ABOUT THIS EXERCISE: Take every line containing "severe" from the material and copy it.

EXERCISE INPUT:
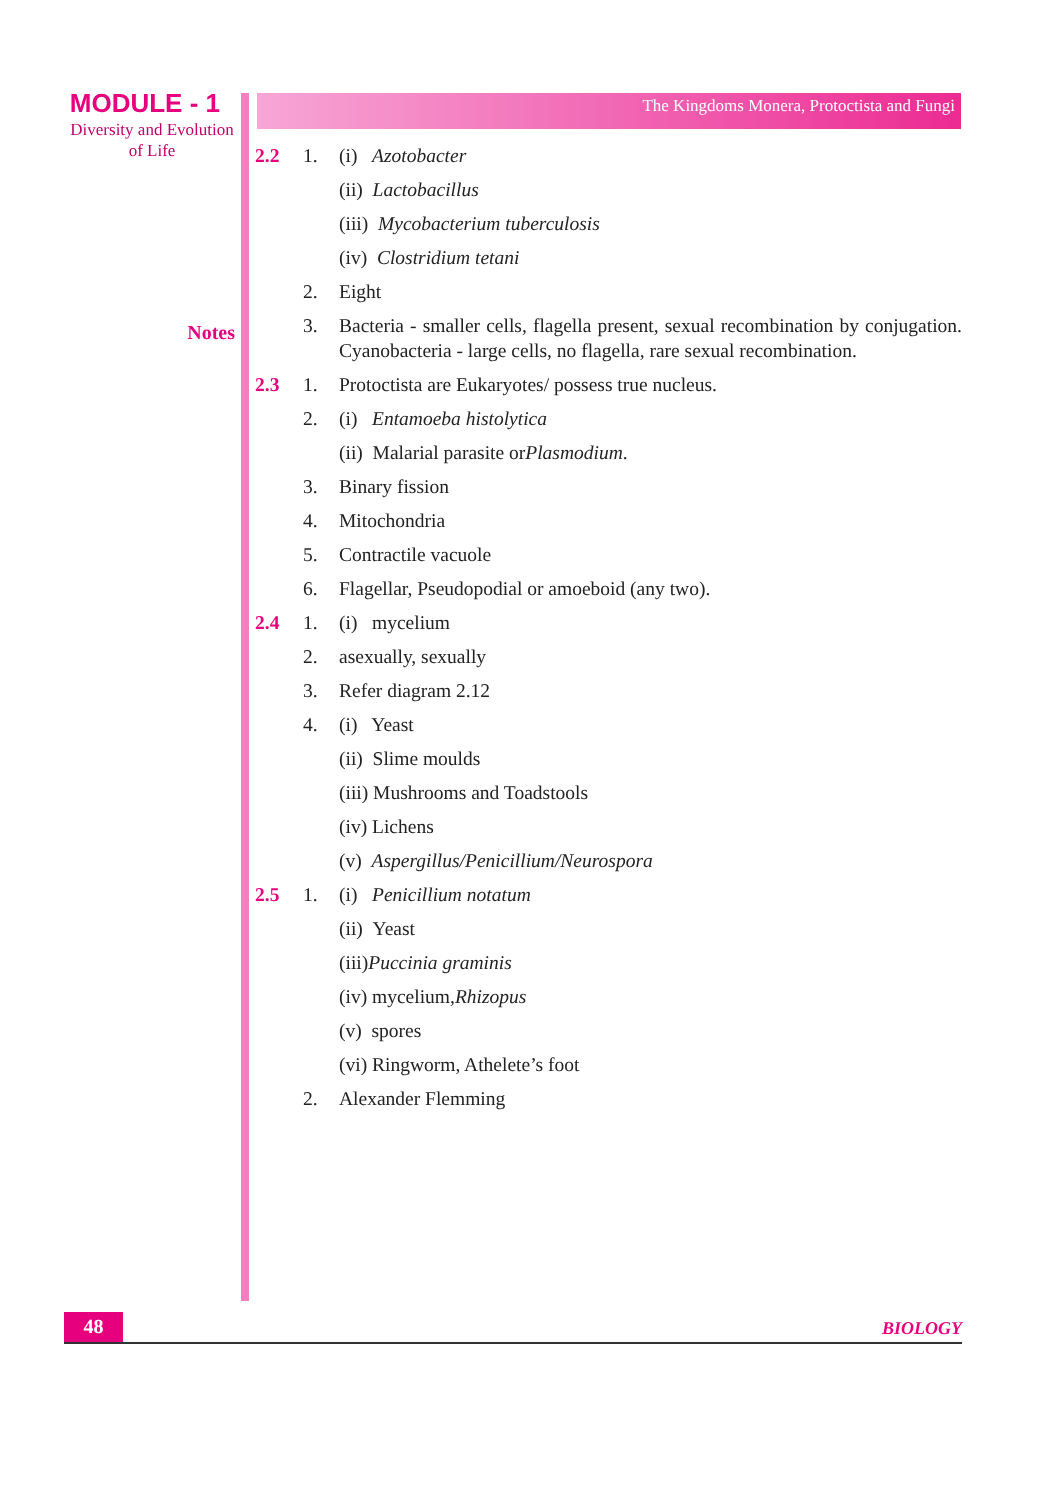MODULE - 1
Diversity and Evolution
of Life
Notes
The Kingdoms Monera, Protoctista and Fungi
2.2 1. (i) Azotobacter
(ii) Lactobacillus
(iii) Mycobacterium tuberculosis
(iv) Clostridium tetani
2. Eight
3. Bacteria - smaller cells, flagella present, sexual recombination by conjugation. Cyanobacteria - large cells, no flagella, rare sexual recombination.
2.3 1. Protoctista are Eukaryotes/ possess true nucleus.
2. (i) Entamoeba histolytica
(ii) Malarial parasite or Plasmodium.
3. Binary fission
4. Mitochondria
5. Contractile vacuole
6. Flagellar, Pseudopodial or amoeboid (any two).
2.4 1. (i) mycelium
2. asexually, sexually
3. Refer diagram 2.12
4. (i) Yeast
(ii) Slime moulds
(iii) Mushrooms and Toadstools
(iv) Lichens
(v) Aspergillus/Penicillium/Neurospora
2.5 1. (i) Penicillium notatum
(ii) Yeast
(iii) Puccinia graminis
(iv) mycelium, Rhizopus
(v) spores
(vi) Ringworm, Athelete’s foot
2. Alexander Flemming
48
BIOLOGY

==

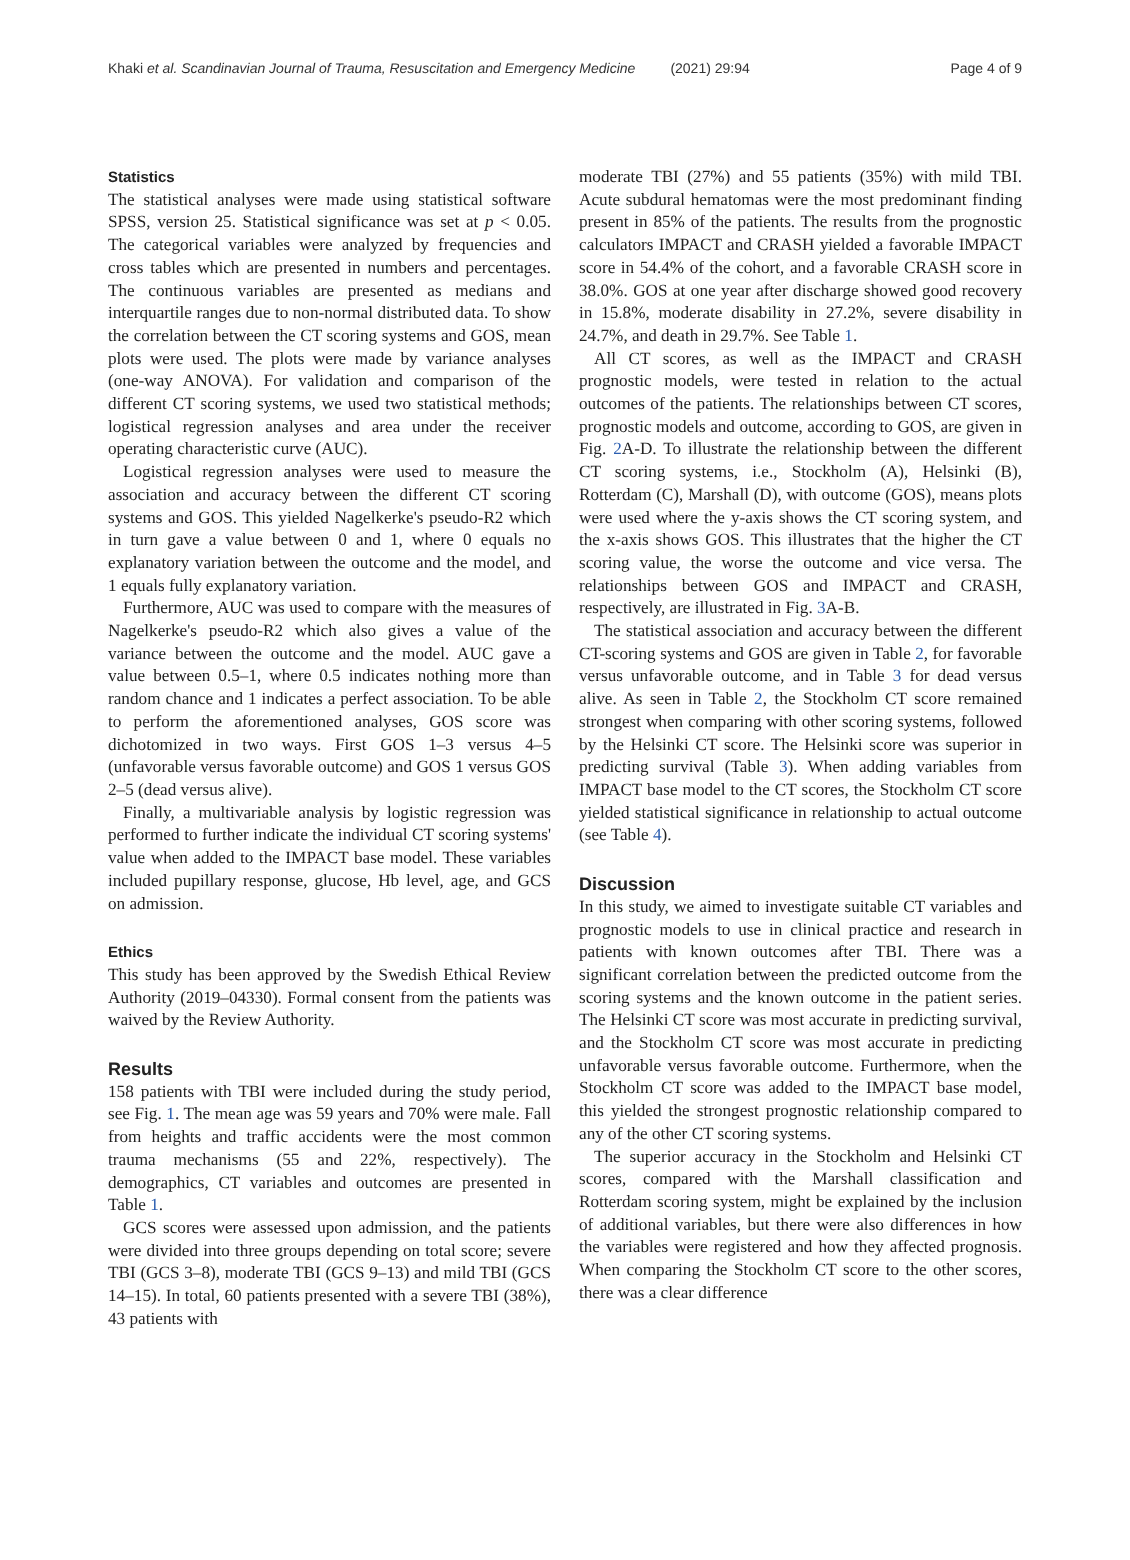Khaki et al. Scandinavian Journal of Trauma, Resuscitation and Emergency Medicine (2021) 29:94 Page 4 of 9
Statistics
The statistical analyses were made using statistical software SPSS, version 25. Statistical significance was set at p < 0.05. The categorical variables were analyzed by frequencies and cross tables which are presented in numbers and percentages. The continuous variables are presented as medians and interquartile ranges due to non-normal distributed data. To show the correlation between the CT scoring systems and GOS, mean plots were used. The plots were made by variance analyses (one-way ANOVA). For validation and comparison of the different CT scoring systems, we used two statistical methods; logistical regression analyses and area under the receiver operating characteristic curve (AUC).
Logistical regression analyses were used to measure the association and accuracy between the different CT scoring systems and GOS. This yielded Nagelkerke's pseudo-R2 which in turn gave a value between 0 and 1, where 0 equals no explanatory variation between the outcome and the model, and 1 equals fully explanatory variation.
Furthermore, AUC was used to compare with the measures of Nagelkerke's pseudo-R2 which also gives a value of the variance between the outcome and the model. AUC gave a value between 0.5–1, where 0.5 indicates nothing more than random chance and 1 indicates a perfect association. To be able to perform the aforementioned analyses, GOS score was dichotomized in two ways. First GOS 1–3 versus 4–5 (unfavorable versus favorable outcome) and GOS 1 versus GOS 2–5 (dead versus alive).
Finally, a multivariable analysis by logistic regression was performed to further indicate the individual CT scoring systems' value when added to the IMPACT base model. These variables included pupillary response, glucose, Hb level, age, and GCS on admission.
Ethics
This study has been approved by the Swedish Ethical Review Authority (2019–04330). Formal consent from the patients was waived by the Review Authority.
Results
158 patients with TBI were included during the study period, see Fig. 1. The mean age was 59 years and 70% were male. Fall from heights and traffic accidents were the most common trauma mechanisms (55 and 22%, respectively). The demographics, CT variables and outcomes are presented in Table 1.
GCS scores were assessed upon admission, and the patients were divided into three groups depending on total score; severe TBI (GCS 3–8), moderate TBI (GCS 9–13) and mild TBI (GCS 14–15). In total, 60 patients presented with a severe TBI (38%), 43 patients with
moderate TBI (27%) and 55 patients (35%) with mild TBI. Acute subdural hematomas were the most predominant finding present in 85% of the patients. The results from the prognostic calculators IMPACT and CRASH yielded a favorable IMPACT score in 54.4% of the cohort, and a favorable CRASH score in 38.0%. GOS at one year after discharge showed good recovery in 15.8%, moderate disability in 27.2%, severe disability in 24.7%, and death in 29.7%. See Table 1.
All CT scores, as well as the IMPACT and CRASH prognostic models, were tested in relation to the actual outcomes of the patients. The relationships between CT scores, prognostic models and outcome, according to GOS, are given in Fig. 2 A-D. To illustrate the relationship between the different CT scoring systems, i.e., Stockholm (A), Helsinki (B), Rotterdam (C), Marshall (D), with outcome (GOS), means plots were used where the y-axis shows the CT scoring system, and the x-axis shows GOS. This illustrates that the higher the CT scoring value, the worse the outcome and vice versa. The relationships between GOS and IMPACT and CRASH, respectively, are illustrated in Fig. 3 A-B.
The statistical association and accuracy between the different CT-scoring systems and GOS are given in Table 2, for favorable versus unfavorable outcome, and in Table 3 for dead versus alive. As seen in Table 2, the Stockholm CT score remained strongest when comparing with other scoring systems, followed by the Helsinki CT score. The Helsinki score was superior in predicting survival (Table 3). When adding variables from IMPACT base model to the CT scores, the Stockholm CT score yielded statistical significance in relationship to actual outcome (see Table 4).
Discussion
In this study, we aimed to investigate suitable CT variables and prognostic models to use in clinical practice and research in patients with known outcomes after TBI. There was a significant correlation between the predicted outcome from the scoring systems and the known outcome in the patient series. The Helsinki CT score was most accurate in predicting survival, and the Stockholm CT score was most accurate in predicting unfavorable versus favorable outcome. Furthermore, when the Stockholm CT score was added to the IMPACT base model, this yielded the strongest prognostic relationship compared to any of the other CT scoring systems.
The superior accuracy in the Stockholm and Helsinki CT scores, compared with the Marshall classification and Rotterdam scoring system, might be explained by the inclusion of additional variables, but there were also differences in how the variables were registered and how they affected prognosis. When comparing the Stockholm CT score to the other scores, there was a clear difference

THE ANSWER:
GCS scores were assessed upon admission, and the patients were divided into three groups depending on total score; severe TBI (GCS 3–8), moderate TBI (GCS 9–13) and mild TBI (GCS 14–15). In total, 60 patients presented with a severe TBI (38%), 43 patients with
moderate TBI (27%) and 55 patients (35%) with mild TBI. Acute subdural hematomas were the most predominant finding present in 85% of the patients. The results from the prognostic calculators IMPACT and CRASH yielded a favorable IMPACT score in 54.4% of the cohort, and a favorable CRASH score in 38.0%. GOS at one year after discharge showed good recovery in 15.8%, moderate disability in 27.2%, severe disability in 24.7%, and death in 29.7%. See Table 1.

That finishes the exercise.